One colleague of mine almost broke out in tears at a training session when he said what he appreciated most about his present life and his job was that he didn’t carry that immense burden of result anymore.
Even if you’re a stable person, in harmony with yourself, arriving at the office Monday morning smiling and happy, 5 minutes later this smile will be non existent and the demon of reality will take over when you learn of the incredible mess lets say a production has made contrary to your detailed instructions.
Reality is what matters around us in our lives, what we feel has an impact. It can be the acts of others ( in positive or negative sense) it can be the weather ( when you forgot to take an umbrella), it can be your own body ( that lump in your stomach).
The most important element is that we believe it to be real and what we believe to have an impact on our life and thinking.
A fool often is just somebody whose reality seems unbelievable to others. ( in the movie North Northwest by Hitchcock even the mother of the hero doesn’t believe his story- this is an important element in a lot of psycho thrillers)
Observation is checked by our own mind according to probability and own experience. Real for us is what we believe to be real. Reality is what we know out of our own experience to be important and relevant for us.

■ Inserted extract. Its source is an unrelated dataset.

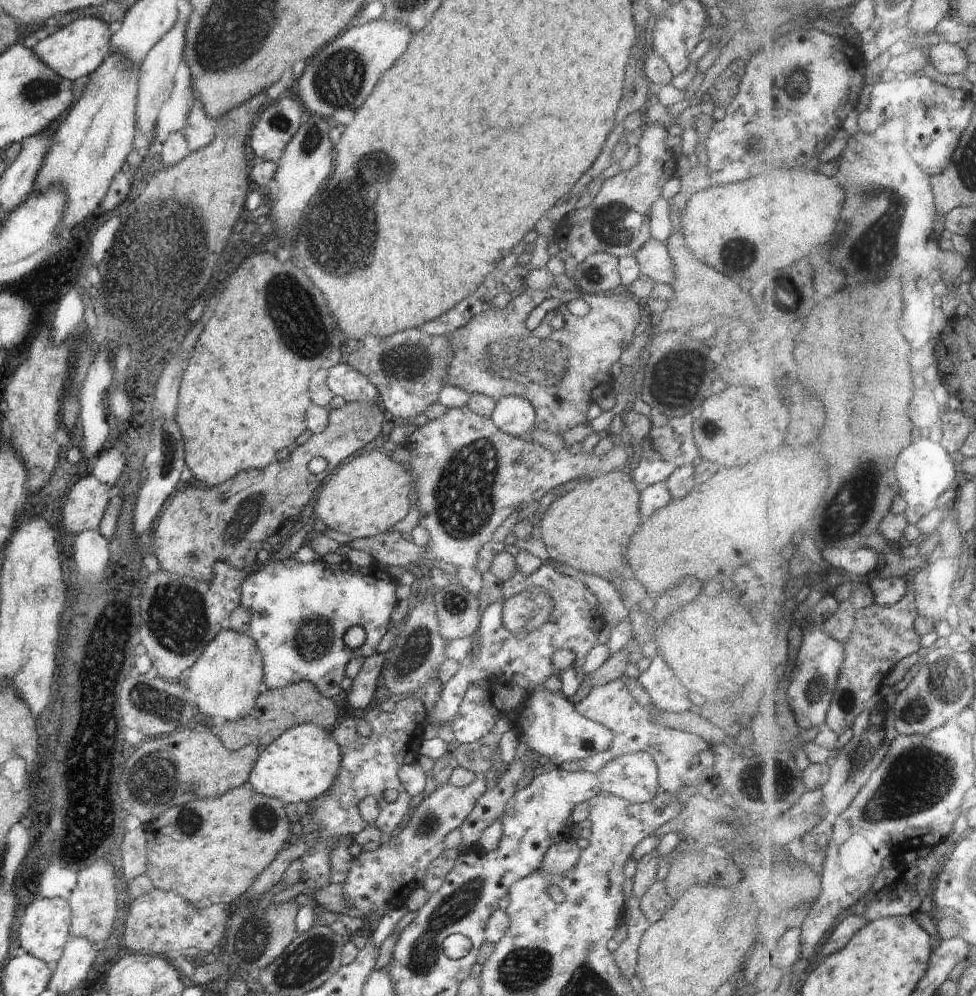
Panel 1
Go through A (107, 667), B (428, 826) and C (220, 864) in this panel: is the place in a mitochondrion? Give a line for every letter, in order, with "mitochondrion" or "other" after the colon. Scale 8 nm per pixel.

A social worker probably has trouble understanding the importance of flexibility of working hours, which for any production manager is an important reality. A production manager on the contrary will have somehow trouble understanding the importance of a worker being present at a school meeting of his child. ( Unless, being a father, he relates to the problem out of his own experience) A common problem in between husband and wife is the difference of realities of their worlds. The more their realities differ, the less they will be able to understand each others concerns.
In a schizophrenic’s or paranoid’s reality persecution will often play a huge role. For such an individual there is plenty of evidence of this fact in the act and the deeds of the people around him.
While I was shopping in a big department store I once had the lady who was walking in front of me swirling around and yelling at me to stop persecuting her. My defence that I just happened to be there on my own errand didn’t make the ‘persecution’ she had observed ( I had accidentally taken the same staircase and moved to the same floor as she) less real. She just had a different interpretation of my intentions in her reality.
The same way we tend to interpret what is happening in the world around us according to our reality. Most of the time, we manage to understand the reality of the other sufficiently to act coherently and in accordance of what the society around us expects. The more the reality of the other resembles our own, the better we will be at this. .
Reality ultimately is what we trust to be true. How can I trust what somebody tells me? In evaluating the probability that his words are true according to my own experience and what I have heard from reliable sources. During the Nazi regime there were lots of rumours of what happened to the Jews but most Germans ( including a lot of German Jews ) wouldn’t believe the tales as they seemed too horrid to be real. When our imagination and capacity to relate to our own reality fails, even the ‘proof’ leaves us strangely aloof.
A massacre in Rwanda left Westerners less touched than the attack on the twin towers.
If a fact comes to our notice of which we cannot evaluate the validity for our reality we will rely on information surrounding the fact: is the source relevant for my reality in my experience? Is an authority that I consider important in my reality giving me the assurance that this fact is important in my reality?
Would you rather believe these ideas to be a valid approach if, lets say, Steven Covey expressed a positive opinion on it? Then your reality reflects that Steven Covey’s ideas are valid for yourself and mine might be equally valid for your reality.
Those inner procedures of our mind don’t validate the absolute truth of reality. They just validate the relative truth for us.
A fact we too readily tend to forget.